I'm pretty sure can rule out the PSU, CPU, RAM and just about
everything else, as once it's up and running it works fine - it boots
fine once the BIOS has been reconfigured, and there's been no recent
hardware changes.

Since you have not had to reflash the bios, it is still
stored intact in the EEPROM, what *appears to be* happening
is the system itself is too instable to decompress or run it
at boot-time. That it is bios is somewhat coincidental in
that it is just the first thing the PC is trying to do in
it's instable state.

If the system had been allowed to sit long enough that there
was significant change in it's temp, it had cooled over
several minutes, it could possibly be a mechanical
connection problem or a manufacturing flaw (such as poor
solder joints) or damage like a (possibly near invisible)
crack in a board that becomes intermittent after a while.
This seems unlikely but a marginally working part can later
fail from such problems too, it's not "always" evidence a
board was manufactured or handled perfectly simply because
it works initially.

I would tend to suspect it is instead the capacitors, either
on the board or in the power supply and they are degraded
onto the point where when cold their function is degraded
(as it always will be, but now degraded below a stability
threshold) or they have actually hit a more obvious failure
threshold such as venting, which would be visibly obvious
(examine the board capacitors and unplug the PSU from AC
then inspect it as well.
 
T

Tim Willets

kony said:
I would tend to suspect it is instead the capacitors, either
on the board or in the power supply and they are degraded
onto the point where when cold their function is degraded
(as it always will be, but now degraded below a stability
threshold) or they have actually hit a more obvious failure
threshold such as venting, which would be visibly obvious
(examine the board capacitors and unplug the PSU from AC
then inspect it as well.

On a close look, there's signs of venting on a PSU cap (I've a 30+ year
old Marshall guitar amp so I know what venting capacitors look like).
Problem solved (I hope). Many thanks.
 
K

kony

On a close look, there's signs of venting on a PSU cap (I've a 30+ year
old Marshall guitar amp so I know what venting capacitors look like).
Problem solved (I hope). Many thanks.


Out of curiosity, what make and model power supply was it?

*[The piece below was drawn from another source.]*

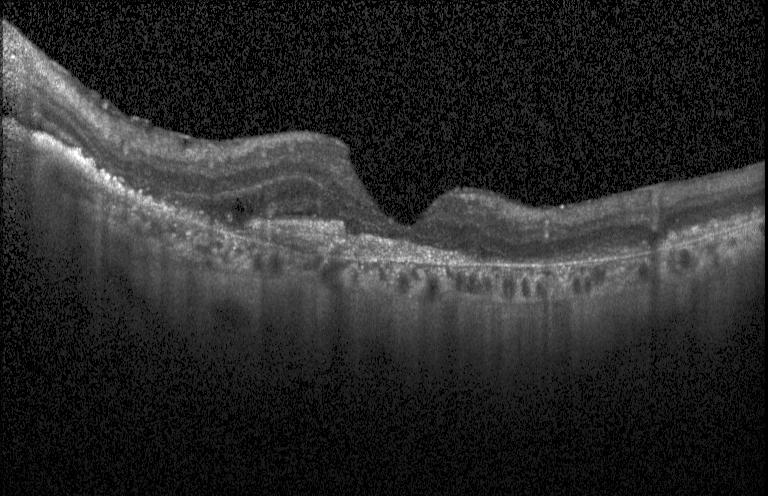 Optical coherence tomography B-scan; horizontal scan through the fovea.
Impression: a choroidal neovascular membrane.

If this is the only failure point, it might be viable to
replace that (probably 12V rail cap) and the corresponding
5V rail caps. About $1 each at major electronics houses
such as Digikey, preferribly a very low ESR part such as
Panasonic FM or Nichicon HE series in at least same voltage
rating and same (or better, higher) uF, so long as it
physically fits in the alotted space. IE- many PSU are
limited to 10 or 12mm diameter but tallest available.